Слышала ли раньше степь северные колыбельные? Может, они встретились впервые, как машина дяди Жени и южная распахнутая дорога. Эти колеса крепли в лесах, на болотах. Из какой грязи выбирались, какие повороты брали! Закалка будь здоров! А здесь до того прямая дорога, аж в сон клонит. Еще чуть-чуть – и взлетит, оторвется машина. Ни одну сосну не зацепит. Пугающий простор.
Женский голос продолжал скрипеть. Он вспоминал, что такое музыка. С каждым словом получалось все лучше. Любушка вскоре уснула.
IIМашина будто везла настоящий дом.
Две подушки, два одеяла. Четыре кружки, оладьи на четверых. Двое мужчин и две женщины.
«Разве дому положено двигаться? – думалось Любушке перед сном. – Почему оторвался он от земли и понесся от Белого моря на границу степного солнца?»
До степи еще далеко. Мчалась машина от Севера к Югу. Будто не оборачиваясь.
Хорошо, что Север большой.
От Архангельска до Вологодчины тянутся вечные сосны. Лес, и не видно конца. От озер и до самого неба. Долго-долго все было родным и знакомым. Будто за грибами поехали.
Больше всех лес любила Любушка. С детства на беломошнике. Не боялась ни волка, ни медведя. Так и выросла на клюкве – краснощекая. И глаза – брусничный лист.
Дядя Женя тоже лес уважал. Чистокровный помор, такого еще поискать. Рыбачить любил не меньше отца и деда. И рыба шла на него – пол-Архангельска накормил. Да и не принято на Севере жадничать. Сегодня у тебя клюет, завтра у соседа. Так и перезимуешь.
Рядом с дядей Женей сидел парень помоложе. Глаза чистейшие – будто северными реками налиты. Имя какое – Иван! Мама так назвала.
Мама была рядом. Сидела за дядей Женей и пела колыбельную для Любушки – Ваниной невесты. Семья Вани родом из Соломбалы, «болотистого острова» в переводе. Места корабельные – первые суда сам Петр Великий принимал. Ваня всегда гордился, что его прадеды на верфи трудились, по морю ходили, с иностранцами были дружны.
Ване и его маме море было роднее леса. Любушка часто звала их за ягодами-грибами, да так и не собрались.
В этот раз не черника и не грузди созвали их в дорогу.
IIIПо Вологодчине бродят лоси.
Любушку разбудил рев – лосиный рев, не иначе. Из тумана вышла лосиха – что ее так напугало, чего она так бежит? Верно, лосенка потеряла.

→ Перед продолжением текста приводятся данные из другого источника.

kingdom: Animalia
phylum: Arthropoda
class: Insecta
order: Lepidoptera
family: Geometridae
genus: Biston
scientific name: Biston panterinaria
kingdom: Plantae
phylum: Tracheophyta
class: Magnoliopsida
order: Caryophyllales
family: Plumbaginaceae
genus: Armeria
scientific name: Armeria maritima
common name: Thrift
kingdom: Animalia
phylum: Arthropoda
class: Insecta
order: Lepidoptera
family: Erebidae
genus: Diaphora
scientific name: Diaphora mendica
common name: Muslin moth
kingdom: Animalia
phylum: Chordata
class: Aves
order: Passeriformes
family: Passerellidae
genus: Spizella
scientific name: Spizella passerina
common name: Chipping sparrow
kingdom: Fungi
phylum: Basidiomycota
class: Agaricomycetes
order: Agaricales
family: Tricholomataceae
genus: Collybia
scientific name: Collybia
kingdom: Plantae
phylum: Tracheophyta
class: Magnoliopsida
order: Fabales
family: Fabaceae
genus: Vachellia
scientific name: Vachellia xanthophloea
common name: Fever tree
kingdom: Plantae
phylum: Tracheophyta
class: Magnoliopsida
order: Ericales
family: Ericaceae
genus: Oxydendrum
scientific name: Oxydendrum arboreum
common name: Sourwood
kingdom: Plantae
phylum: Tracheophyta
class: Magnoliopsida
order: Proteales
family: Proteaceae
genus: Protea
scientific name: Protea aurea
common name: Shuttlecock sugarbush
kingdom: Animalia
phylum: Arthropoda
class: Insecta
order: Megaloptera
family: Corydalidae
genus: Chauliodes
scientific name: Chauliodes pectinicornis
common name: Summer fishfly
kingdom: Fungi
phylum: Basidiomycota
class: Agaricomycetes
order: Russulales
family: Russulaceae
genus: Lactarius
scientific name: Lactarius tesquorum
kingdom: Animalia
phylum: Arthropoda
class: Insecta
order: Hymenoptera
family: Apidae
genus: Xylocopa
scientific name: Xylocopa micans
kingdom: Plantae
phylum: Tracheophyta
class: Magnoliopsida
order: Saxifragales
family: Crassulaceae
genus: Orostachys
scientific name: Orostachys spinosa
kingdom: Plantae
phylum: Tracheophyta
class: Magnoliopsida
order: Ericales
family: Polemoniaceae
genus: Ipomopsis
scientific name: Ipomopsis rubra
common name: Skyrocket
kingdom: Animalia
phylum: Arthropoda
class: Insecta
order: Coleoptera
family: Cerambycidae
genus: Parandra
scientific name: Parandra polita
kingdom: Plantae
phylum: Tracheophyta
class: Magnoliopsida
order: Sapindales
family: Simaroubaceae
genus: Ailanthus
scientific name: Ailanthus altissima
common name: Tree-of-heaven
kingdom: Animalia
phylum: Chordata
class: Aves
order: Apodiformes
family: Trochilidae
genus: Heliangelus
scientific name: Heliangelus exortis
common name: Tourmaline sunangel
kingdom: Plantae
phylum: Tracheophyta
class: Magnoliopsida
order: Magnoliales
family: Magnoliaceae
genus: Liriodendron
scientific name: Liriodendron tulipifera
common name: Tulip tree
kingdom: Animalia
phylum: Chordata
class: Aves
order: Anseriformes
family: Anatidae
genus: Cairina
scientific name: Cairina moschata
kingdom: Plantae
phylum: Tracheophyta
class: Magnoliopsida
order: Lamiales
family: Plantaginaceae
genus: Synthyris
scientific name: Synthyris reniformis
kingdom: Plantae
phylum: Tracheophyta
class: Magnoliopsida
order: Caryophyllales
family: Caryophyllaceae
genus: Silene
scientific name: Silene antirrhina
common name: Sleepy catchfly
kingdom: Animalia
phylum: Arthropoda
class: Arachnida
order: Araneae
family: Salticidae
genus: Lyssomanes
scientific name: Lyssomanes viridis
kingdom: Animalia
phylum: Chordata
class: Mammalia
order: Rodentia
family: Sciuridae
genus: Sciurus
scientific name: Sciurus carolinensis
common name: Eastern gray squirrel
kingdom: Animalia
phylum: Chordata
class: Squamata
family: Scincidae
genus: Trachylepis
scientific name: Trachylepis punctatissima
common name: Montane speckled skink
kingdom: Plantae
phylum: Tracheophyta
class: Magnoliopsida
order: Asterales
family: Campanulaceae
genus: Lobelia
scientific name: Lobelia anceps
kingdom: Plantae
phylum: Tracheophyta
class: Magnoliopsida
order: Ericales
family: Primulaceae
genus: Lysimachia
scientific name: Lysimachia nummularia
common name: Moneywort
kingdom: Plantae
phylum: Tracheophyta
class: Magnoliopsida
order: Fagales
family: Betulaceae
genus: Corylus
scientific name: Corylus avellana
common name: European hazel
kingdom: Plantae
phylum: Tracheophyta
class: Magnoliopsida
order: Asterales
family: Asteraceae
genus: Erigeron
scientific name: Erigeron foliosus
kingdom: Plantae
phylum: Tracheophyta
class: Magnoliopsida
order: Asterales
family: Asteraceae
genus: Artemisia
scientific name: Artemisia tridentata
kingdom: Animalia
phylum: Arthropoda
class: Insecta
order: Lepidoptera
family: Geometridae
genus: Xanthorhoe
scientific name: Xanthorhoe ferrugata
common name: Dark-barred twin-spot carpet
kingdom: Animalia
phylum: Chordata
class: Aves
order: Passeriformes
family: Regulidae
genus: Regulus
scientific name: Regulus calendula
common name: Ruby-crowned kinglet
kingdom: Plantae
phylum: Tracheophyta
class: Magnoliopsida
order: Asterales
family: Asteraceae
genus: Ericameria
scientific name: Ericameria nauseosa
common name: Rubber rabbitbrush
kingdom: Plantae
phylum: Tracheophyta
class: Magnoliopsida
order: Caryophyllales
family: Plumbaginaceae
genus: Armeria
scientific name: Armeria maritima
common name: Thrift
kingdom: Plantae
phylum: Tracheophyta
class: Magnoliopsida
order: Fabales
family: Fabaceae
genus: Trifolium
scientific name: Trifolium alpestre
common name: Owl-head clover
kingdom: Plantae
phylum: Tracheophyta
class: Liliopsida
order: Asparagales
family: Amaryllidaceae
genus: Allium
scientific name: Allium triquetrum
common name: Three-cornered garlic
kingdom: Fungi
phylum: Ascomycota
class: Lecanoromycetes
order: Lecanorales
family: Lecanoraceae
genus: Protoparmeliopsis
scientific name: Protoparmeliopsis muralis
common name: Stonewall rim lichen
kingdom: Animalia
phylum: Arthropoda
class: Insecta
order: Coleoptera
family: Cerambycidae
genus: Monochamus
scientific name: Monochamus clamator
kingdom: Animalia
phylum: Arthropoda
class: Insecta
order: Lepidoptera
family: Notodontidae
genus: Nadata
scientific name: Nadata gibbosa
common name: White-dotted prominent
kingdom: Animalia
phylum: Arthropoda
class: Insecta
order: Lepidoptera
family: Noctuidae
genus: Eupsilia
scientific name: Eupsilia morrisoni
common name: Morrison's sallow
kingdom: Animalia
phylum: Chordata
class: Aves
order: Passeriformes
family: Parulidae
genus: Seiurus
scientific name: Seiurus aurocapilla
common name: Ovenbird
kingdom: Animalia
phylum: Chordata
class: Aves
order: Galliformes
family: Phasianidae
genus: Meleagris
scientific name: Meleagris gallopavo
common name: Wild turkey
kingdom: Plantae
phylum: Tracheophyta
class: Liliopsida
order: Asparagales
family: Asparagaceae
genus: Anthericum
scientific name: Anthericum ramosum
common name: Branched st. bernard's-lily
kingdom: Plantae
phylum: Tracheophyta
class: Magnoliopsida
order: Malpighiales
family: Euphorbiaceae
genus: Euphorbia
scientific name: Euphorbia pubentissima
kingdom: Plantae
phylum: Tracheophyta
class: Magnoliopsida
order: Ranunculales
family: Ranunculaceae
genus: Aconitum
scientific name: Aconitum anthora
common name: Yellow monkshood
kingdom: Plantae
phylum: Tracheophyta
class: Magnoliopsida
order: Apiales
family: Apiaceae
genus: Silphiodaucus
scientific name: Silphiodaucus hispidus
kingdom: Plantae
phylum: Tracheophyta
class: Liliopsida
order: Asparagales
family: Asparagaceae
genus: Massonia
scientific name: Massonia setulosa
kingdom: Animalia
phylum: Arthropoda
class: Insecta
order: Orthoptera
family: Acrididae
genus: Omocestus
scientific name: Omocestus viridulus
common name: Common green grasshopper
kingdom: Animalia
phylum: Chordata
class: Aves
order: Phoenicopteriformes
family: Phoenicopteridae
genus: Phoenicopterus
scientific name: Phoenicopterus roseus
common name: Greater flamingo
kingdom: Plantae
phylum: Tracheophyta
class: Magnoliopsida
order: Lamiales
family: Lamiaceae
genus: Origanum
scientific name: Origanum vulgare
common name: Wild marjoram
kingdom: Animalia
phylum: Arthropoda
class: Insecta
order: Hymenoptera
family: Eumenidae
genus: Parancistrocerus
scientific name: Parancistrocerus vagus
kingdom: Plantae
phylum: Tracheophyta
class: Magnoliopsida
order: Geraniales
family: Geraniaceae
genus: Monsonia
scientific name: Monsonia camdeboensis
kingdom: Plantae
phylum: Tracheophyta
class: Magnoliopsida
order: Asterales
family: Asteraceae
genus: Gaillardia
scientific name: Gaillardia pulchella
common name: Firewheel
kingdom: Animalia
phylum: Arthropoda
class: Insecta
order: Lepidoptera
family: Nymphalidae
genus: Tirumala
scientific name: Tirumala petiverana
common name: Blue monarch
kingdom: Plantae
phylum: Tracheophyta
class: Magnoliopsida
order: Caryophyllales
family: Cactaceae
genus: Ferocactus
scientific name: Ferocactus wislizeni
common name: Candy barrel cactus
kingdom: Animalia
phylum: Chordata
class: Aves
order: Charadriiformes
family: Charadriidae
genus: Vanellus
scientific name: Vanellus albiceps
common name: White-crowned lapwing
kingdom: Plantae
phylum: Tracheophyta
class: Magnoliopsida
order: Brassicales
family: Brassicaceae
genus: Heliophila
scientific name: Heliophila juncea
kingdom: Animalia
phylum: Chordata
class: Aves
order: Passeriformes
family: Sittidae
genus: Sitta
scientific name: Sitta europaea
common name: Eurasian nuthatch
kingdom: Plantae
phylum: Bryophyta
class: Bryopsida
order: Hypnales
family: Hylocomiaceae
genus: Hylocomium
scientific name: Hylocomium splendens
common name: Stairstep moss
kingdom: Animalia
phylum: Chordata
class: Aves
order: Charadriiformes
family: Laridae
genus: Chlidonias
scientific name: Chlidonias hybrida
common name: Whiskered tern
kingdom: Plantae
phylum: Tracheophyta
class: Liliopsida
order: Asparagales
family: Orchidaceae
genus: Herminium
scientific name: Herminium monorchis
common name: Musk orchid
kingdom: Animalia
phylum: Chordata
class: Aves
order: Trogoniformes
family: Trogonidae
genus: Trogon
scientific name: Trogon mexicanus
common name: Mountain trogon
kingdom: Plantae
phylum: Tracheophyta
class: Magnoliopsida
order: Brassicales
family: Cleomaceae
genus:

Как же тут не реветь, лес на уши не поднять. «Помоги ей, Господи, помоги», – молится сонная Любушка.
Будто в бреду мерещатся сборы в дорогу, Рождество Богородицы, голос Вани:
– Люба, война. Собирайся.
Война не была новостью, она тянулась от самой зимы. Ждала перелетных птиц, распахивала поля, собирала на редкость щедрый урожай. Рядышком с людьми.
Тем временем ехали по местам преподобного Дмитрия Прилуцкого. Когда-то и его завела дорога в леса Вологодчины, где он основал Спасский собор. Преобразилась тогда Вологодчина. Монастырь вырос вокруг собора. Любушка дважды молилась в нем о Ване.
И сейчас помолилась – издалека. Монастырь мелькнул в стороне. Только Любушка и заметила.
«Люба, война. Собирайся», – мерещилось снова и снова.
Письма летели повсюду – по лесам, по горам, по степям. Мужчинам писала война.
Ваня больше не мог ждать. Война сводила его с ума. А значит, с пути.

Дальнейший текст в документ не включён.